On Sunday, in prime "business time" for General Synod, the electronic clickers that were to serve our discernment on important issues malfunctioned. In that space, a person rose to ask that the body utilize private ballots for two key votes -- the election of the General Minister and President and the Bylaws/Constitution revision.
For me, the use of electronic clickers has always been problematic and this request to target certain votes for private contemplation even more so. If we are about seeking the will of the spirit, which is true congregational polity rather than democratic practice, then both clickers and private paper ballots should be set aside for voice vote, embodied expression and open process! In our local churches, private paper ballots are often suggested for big votes, like taking an ONA stance or calling a pastor. As Conference staff, we often discourage this practice because it encourages suspicion rather than trust and deprives the community from practicing true discernment. When we are not willing to be seen or give voice to our prayerful thoughts near our neighbor, we withdraw from being conversation partners to acting in silos.

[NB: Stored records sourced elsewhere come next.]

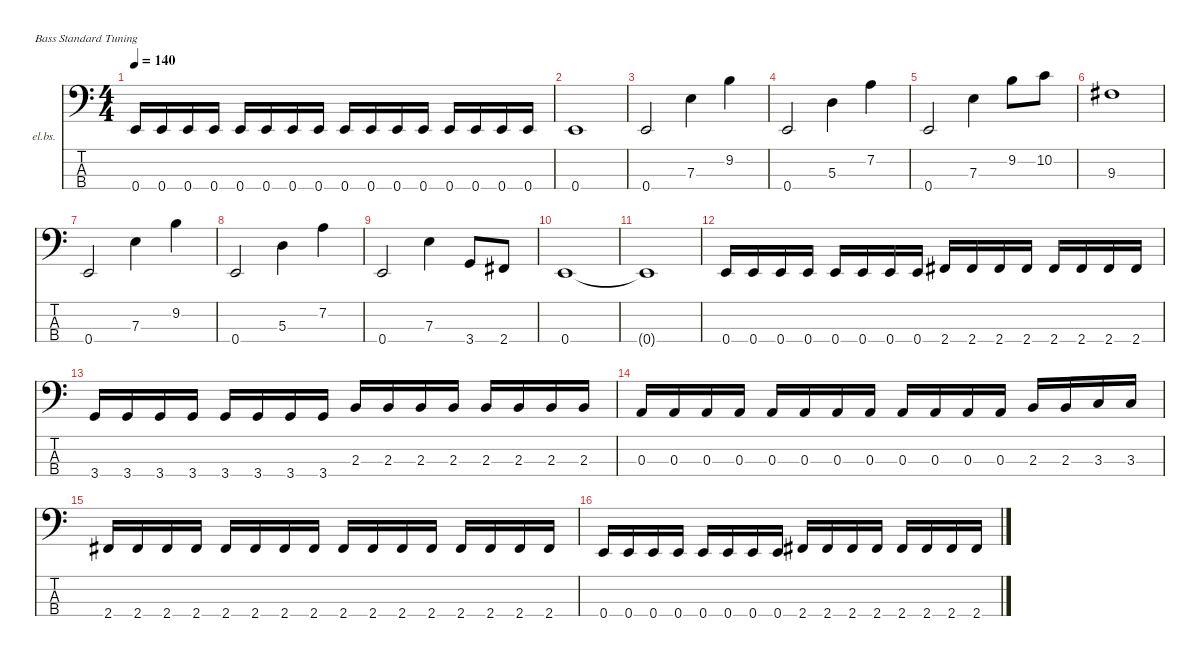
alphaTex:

\defaultSystemsLayout 4
\hideDynamics
\bracketExtendMode nobrackets
\firstSystemTrackNameOrientation horizontal
\otherSystemsTrackNameOrientation horizontal
\track ("Bass" "el.bs.") {instrument electricbassfinger}
\staff {score tabs}
\tuning (G2 D2 A1 E1)
\ts (4 4)
\tempo 140
\clef f4
\ks c
0.4.16{dy mf} 0.4.16 0.4.16 0.4.16 0.4.16 0.4.16 0.4.16 0.4.16 0.4.16 0.4.16 0.4.16 0.4.16 0.4.16 0.4.16 0.4.16 0.4.16 |
0.4.1 |
0.4.2 7.3.4 9.2.4 |
0.4.2 5.3.4 7.2.4 |
0.4.2 7.3.4 9.2.8 10.2.8 |
9.3{acc #}.1 |
0.4.2 7.3.4 9.2.4 |
0.4.2 5.3.4 7.2.4 |
0.4.2 7.3.4 3.4.8 2.4{acc #}.8 |
0.4.1 |
0.4{t}.1 |
0.4.16 0.4.16 0.4.16 0.4.16 0.4.16 0.4.16 0.4.16 0.4.16 2.4{acc #}.16 2.4{acc #}.16 2.4{acc #}.16 2.4{acc #}.16 2.4{acc #}.16 2.4{acc #}.16 2.4{acc #}.16 2.4{acc #}.16 |
3.4.16 3.4.16 3.4.16 3.4.16 3.4.16 3.4.16 3.4.16 3.4.16 2.3.16 2.3.16 2.3.16 2.3.16 2.3.16 2.3.16 2.3.16 2.3.16 |
0.3.16 0.3.16 0.3.16 0.3.16 0.3.16 0.3.16 0.3.16 0.3.16 0.3.16 0.3.16 0.3.16 0.3.16 2.3.16 2.3.16 3.3.16 3.3.16 |
2.4{acc #}.16 2.4{acc #}.16 2.4{acc #}.16 2.4{acc #}.16 2.4{acc #}.16 2.4{acc #}.16 2.4{acc #}.16 2.4{acc #}.16 2.4{acc #}.16 2.4{acc #}.16 2.4{acc #}.16 2.4{acc #}.16 2.4{acc #}.16 2.4{acc #}.16 2.4{acc #}.16 2.4{acc #}.16 |
0.4.16 0.4.16 0.4.16 0.4.16 0.4.16 0.4.16 0.4.16 0.4.16 2.4{acc #}.16 2.4{acc #}.16 2.4{acc #}.16 2.4{acc #}.16 2.4{acc #}.16 2.4{acc #}.16 2.4{acc #}.16 2.4{acc #}.16
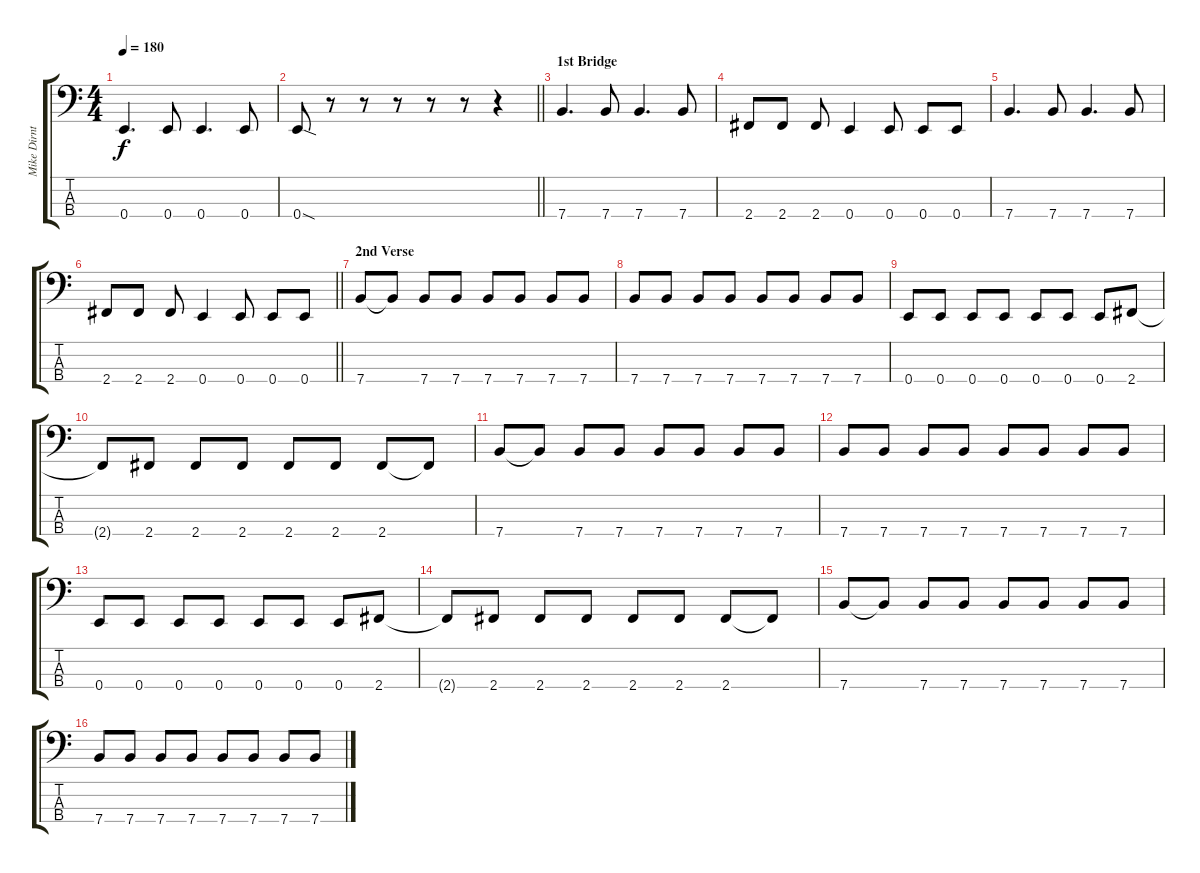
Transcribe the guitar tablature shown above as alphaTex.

\track ("Mike Dirnt (Bass)" "Mike Dirnt") {instrument electricbasspick}
\staff {score tabs}
\tuning (G2 D2 A1 E1) {hide}
\ts (4 4)
\tempo 180
\clef f4
\ks c
0.4.4{d dy f} 0.4.8 0.4.4{d} 0.4.8 |
\barLineRight lightlight
0.4{sod}.8 r.8 r.8 r.8 r.8 r.8 r.4 |
\section ("" "1st Bridge")
7.4.4{d} 7.4.8 7.4.4{d} 7.4.8 |
2.4.8 2.4.8 2.4.8 0.4.4 0.4.8 0.4.8 0.4.8 |
7.4.4{d} 7.4.8 7.4.4{d} 7.4.8 |
\barLineRight lightlight
2.4.8 2.4.8 2.4.8 0.4.4 0.4.8 0.4.8 0.4.8 |
\section ("" "2nd Verse")
7.4.8 7.4{t}.8 7.4.8 7.4.8 7.4.8 7.4.8 7.4.8 7.4.8 |
7.4.8 7.4.8 7.4.8 7.4.8 7.4.8 7.4.8 7.4.8 7.4.8 |
0.4.8 0.4.8 0.4.8 0.4.8 0.4.8 0.4.8 0.4.8 2.4.8 |
2.4{t}.8 2.4.8 2.4.8 2.4.8 2.4.8 2.4.8 2.4.8 2.4{t}.8 |
7.4.8 7.4{t}.8 7.4.8 7.4.8 7.4.8 7.4.8 7.4.8 7.4.8 |
7.4.8 7.4.8 7.4.8 7.4.8 7.4.8 7.4.8 7.4.8 7.4.8 |
0.4.8 0.4.8 0.4.8 0.4.8 0.4.8 0.4.8 0.4.8 2.4.8 |
2.4{t}.8 2.4.8 2.4.8 2.4.8 2.4.8 2.4.8 2.4.8 2.4{t}.8 |
7.4.8 7.4{t}.8 7.4.8 7.4.8 7.4.8 7.4.8 7.4.8 7.4.8 |
7.4.8 7.4.8 7.4.8 7.4.8 7.4.8 7.4.8 7.4.8 7.4.8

If we are serious about being a church on the forefront of justice and multiculturalism, we must create communities that can speak openly and respectfully even when we disagree. Sometimes we need to risk taking a visible stand for the greater good. One of the most spirit-filled moments I have experienced in the UCC was the silent prayer before the marriage equality vote at the General Synod in 2005. After that prayer and the call for discernment, a powerful image remains in my heart -- raised paper voting cards that moved us to speak to our churches and to society in a prophetic way. Praise God for where we stand today after that vote -- a visible vote and stand, that while not unanimous, was exercised in prayerful reflection and seeking the Spirit's movement. Communal discernment is our gift to the church and it is best exercised in the open.